> _設問_
[A] 次の(i)〜(iii)のそれぞれが、映画「亡霊怪猫屋敷」についての評と合っているかを、「はい」か「いいえ」で答えてください。判断の決め手となる評の言葉をそのまま引用してください。(i) 現代篇はカラー画面で描かれている。(ii) 序盤で廃れた屋敷に入っていく訪問者は3人である。(iii) 筆者は次に「東海道四谷怪談」を見るつもりでいる。
[B] 映画「亡霊怪猫屋敷」についての評のうち、「この怪談映画の序盤には、深夜」で始まり「予定だが、もう待ちきれない!」まで続く部分を、一字も変えずに抜き出して返してください。

> _本文抜粋_
○ ○ ○ ○ ○ ○ ○

「亡霊怪猫屋敷」

この怪談映画の序盤には、深夜の闇に包まれた病院内を誰かが懐中電灯を照らしながら奥に向かっていく場面と、3人の訪問者が廃れた屋敷の門から庭を通り建物内に入っていく場面が出てくるのだが、どちらも引き気味の撮影でスローテンポになっている。この先に恐ろしい展開が始まるのだという予感をもよおさせる秀逸なカメラワークだ。この2つの場面は現代篇でモノクロ画面がさらに不気味な効果を発揮しているのだが、中盤からはがらりと変わって時代篇がまばゆいカラー画面で展開していく。モノクロの現代篇、カラーの時代篇という逆発想がなかなかのセンスで面白い。癇癪もちの家老のはちゃめちゃぶりがオートマチックに因縁がらみを引き寄せ、ついにはアクロバットな化け猫という異次元の動体が出てくる。総じてナンセンスなコメディ調になっているのだが(中川の恐怖演出はもちろん大真面目である)、現代篇の抑揚を下げたモノクロの不気味な雰囲気は何だったのかよと突っ込みを入れたくなる中川の演出は幽霊と同様に神出鬼没だ。ここぞという見せ場の映像表現がどの場面をとっても超技巧的で感心してしまう。特に家老がパニック状態を重ね心身とともにピークを迎えたときに最後のとどめとして幽霊が一挙に出現する恐怖イメージの集中可視化は凡人の想像を遥かに越えてしまう。しまいには人間界と幽霊界の拮抗した空間を別の外界から包摂するようにスクリーンいっぱいに引き伸された猫の顔アップがオーバーラップに出現するのだが、何故か宇宙的イメージが匂う。奇想天外なイメージのなか、怖いのか滑稽なのか未だにわからずにいるが、どちらをとっても最高レベルの演出であることは間違いない。超エンターテインメントである。猫耳が萌え萌えな化け猫老婆だが、顔面だけを見るとリアルにおぞましくて、もし小学生の時にこの映画をみたら一生トラウマに残るに違いない。さて、次は中川信夫の代表作であり恐怖映画の最高傑作と言われる「東海道四谷怪談」を見る予定だが、もう待ちきれない!

○ ○ ○ ○ ○ ○ ○

> _提供データ_
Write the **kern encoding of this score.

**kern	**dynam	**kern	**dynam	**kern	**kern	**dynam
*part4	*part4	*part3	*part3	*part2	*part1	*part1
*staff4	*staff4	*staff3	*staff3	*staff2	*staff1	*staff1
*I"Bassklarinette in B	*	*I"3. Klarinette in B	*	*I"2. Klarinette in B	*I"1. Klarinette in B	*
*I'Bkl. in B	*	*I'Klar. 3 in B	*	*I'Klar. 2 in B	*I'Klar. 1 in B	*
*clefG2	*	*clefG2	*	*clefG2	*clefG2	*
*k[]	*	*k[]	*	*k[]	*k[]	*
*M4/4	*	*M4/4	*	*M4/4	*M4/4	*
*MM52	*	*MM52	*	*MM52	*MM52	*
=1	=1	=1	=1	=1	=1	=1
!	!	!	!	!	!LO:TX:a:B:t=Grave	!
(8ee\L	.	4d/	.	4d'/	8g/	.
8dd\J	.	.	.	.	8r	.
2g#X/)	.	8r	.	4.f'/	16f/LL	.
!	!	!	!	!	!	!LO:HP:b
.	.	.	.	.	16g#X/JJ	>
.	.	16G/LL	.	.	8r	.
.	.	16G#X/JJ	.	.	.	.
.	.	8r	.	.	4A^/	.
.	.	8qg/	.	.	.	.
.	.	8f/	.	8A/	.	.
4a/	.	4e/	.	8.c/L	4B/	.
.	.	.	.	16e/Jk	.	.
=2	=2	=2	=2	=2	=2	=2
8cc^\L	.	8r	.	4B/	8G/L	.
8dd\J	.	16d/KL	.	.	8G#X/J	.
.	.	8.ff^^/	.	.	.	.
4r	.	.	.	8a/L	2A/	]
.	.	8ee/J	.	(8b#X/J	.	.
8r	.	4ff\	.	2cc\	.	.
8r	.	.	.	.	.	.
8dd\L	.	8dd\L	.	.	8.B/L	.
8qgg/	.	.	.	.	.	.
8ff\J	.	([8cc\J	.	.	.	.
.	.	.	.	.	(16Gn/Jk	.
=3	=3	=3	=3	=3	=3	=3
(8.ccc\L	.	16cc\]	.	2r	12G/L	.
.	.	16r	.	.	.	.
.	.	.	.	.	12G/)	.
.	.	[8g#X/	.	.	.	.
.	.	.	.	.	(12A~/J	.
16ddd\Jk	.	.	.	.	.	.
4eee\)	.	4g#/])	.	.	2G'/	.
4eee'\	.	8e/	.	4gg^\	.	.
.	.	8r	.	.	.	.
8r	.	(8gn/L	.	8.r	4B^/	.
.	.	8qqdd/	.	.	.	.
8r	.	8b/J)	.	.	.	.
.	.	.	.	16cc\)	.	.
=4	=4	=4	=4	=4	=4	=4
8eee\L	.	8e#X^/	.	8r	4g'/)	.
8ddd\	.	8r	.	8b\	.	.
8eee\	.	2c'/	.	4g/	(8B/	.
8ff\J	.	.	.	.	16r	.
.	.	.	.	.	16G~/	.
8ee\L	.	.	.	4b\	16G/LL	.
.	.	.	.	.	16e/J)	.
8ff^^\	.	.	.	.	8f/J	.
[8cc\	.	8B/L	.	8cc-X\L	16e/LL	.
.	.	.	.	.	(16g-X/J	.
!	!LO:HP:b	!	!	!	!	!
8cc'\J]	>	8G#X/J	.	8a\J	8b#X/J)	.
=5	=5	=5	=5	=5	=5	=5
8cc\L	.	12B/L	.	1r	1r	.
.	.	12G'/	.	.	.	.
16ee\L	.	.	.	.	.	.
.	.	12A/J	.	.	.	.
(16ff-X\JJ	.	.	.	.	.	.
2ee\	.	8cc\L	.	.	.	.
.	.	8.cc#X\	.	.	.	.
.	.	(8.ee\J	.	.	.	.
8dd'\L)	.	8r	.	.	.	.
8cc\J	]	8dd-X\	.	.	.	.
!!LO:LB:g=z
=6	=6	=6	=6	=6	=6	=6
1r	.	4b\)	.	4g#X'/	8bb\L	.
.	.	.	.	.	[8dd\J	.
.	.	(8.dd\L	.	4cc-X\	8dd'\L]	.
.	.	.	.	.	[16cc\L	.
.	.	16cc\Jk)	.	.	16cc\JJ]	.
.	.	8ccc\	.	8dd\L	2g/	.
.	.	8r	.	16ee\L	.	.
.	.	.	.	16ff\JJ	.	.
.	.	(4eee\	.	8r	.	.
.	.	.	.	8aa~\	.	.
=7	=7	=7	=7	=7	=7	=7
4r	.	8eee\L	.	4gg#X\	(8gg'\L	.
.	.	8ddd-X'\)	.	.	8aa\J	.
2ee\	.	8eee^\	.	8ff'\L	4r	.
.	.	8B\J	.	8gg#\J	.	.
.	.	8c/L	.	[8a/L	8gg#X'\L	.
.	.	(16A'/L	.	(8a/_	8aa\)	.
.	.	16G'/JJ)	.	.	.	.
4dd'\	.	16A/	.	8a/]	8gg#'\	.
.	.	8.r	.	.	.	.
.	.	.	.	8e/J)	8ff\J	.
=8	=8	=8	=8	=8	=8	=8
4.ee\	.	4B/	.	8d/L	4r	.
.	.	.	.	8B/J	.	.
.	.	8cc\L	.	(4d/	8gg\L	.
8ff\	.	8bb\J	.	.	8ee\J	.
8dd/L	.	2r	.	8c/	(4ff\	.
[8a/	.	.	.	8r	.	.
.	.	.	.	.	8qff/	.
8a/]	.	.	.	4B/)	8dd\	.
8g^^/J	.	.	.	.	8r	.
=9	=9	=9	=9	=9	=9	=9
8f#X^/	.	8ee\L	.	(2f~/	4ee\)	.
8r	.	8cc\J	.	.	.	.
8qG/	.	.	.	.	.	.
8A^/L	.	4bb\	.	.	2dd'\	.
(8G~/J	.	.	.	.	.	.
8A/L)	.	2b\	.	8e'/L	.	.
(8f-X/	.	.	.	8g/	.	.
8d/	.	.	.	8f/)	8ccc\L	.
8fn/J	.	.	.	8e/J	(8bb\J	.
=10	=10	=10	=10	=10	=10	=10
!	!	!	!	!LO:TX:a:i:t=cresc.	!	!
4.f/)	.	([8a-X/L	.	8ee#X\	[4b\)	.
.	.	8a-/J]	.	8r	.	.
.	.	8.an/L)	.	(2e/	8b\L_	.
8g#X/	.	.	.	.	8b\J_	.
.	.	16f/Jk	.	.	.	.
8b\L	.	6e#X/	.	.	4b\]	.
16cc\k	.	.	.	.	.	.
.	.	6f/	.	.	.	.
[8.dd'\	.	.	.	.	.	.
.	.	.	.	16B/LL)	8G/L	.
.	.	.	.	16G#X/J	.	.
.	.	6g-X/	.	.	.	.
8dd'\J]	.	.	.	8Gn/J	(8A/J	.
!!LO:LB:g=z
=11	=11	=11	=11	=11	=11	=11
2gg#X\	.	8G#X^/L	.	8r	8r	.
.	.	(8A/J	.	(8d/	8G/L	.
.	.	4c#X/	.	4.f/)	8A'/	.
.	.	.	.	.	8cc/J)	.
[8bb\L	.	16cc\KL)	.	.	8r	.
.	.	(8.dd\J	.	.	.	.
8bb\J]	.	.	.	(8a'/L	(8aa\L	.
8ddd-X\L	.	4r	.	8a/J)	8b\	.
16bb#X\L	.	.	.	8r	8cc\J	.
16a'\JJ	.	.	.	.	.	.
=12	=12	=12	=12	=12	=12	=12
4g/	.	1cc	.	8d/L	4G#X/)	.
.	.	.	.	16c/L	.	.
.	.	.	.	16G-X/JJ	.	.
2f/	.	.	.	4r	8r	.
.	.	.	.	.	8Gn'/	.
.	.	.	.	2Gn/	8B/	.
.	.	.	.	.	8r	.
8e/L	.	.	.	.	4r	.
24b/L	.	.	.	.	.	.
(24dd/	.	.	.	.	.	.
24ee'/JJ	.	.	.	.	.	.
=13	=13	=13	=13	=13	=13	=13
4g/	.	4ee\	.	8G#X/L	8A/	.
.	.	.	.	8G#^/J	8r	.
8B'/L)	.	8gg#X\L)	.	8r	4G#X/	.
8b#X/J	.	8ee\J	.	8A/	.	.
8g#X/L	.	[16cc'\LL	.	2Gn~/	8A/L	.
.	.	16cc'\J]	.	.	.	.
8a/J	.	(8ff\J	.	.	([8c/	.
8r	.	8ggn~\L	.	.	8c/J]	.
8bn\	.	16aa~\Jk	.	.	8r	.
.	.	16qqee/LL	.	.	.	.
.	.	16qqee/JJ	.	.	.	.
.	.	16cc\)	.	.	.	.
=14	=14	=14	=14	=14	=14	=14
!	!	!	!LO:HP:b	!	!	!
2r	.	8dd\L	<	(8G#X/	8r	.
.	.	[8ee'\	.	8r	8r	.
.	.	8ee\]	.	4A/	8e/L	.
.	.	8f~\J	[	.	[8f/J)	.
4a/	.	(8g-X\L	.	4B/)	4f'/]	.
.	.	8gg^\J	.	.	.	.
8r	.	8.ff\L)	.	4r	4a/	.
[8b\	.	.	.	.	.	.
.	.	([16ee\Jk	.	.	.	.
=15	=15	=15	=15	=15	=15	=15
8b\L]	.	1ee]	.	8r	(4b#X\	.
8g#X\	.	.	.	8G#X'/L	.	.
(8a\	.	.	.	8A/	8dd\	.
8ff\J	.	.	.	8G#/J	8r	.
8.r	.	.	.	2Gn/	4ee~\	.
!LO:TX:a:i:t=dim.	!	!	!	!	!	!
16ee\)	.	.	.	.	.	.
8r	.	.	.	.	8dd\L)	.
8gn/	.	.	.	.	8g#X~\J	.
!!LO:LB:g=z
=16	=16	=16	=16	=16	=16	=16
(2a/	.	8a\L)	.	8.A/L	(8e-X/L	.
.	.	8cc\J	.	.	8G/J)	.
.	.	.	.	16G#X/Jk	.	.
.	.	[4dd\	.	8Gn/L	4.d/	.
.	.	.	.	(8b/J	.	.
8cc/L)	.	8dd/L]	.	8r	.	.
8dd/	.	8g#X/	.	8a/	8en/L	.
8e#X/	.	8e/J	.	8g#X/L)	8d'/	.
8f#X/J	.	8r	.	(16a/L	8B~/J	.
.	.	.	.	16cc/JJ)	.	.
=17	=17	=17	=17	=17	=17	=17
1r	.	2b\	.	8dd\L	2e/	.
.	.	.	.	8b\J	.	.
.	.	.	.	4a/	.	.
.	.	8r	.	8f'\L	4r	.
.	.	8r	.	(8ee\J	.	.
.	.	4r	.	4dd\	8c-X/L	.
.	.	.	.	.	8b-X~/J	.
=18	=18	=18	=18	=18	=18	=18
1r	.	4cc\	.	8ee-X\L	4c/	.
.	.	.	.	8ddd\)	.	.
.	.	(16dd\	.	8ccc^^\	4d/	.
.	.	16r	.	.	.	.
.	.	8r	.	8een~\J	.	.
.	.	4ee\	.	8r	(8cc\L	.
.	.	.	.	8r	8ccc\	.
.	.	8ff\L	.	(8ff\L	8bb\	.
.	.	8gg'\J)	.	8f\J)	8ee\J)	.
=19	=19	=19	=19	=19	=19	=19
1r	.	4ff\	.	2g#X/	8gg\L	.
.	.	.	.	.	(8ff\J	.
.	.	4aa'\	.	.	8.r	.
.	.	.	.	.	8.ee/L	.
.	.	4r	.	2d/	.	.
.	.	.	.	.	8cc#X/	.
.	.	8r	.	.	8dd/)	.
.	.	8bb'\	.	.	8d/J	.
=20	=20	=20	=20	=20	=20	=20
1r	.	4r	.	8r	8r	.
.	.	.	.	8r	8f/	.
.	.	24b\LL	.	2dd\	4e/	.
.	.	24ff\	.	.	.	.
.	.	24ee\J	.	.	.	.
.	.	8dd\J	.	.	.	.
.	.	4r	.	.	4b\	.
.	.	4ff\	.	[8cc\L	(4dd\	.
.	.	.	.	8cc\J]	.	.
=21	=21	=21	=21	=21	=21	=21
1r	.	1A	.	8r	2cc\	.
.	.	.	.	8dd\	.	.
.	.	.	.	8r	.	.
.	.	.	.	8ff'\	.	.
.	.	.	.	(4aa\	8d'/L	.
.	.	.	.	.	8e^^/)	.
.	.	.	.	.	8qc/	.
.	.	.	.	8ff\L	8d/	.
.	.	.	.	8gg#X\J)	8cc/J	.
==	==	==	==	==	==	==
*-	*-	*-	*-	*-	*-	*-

○ ○ ○ ○ ○ ○ ○

> _解答結果_
[A]
(i) いいえ。「モノクロの現代篇、カラーの時代篇という逆発想がなかなかのセンスで面白い。」
(ii) はい。「3人の訪問者が廃れた屋敷の門から庭を通り建物内に入っていく場面」
(iii) はい。「次は中川信夫の代表作であり恐怖映画の最高傑作と言われる「東海道四谷怪談」を見る予定だが」

[B]
この怪談映画の序盤には、深夜の闇に包まれた病院内を誰かが懐中電灯を照らしながら奥に向かっていく場面と、3人の訪問者が廃れた屋敷の門から庭を通り建物内に入っていく場面が出てくるのだが、どちらも引き気味の撮影でスローテンポになっている。この先に恐ろしい展開が始まるのだという予感をもよおさせる秀逸なカメラワークだ。この2つの場面は現代篇でモノクロ画面がさらに不気味な効果を発揮しているのだが、中盤からはがらりと変わって時代篇がまばゆいカラー画面で展開していく。モノクロの現代篇、カラーの時代篇という逆発想がなかなかのセンスで面白い。癇癪もちの家老のはちゃめちゃぶりがオートマチックに因縁がらみを引き寄せ、ついにはアクロバットな化け猫という異次元の動体が出てくる。総じてナンセンスなコメディ調になっているのだが(中川の恐怖演出はもちろん大真面目である)、現代篇の抑揚を下げたモノクロの不気味な雰囲気は何だったのかよと突っ込みを入れたくなる中川の演出は幽霊と同様に神出鬼没だ。ここぞという見せ場の映像表現がどの場面をとっても超技巧的で感心してしまう。特に家老がパニック状態を重ね心身とともにピークを迎えたときに最後のとどめとして幽霊が一挙に出現する恐怖イメージの集中可視化は凡人の想像を遥かに越えてしまう。しまいには人間界と幽霊界の拮抗した空間を別の外界から包摂するようにスクリーンいっぱいに引き伸された猫の顔アップがオーバーラップに出現するのだが、何故か宇宙的イメージが匂う。奇想天外なイメージのなか、怖いのか滑稽なのか未だにわからずにいるが、どちらをとっても最高レベルの演出であることは間違いない。超エンターテインメントである。猫耳が萌え萌えな化け猫老婆だが、顔面だけを見るとリアルにおぞましくて、もし小学生の時にこの映画をみたら一生トラウマに残るに違いない。さて、次は中川信夫の代表作であり恐怖映画の最高傑作と言われる「東海道四谷怪談」を見る予定だが、もう待ちきれない!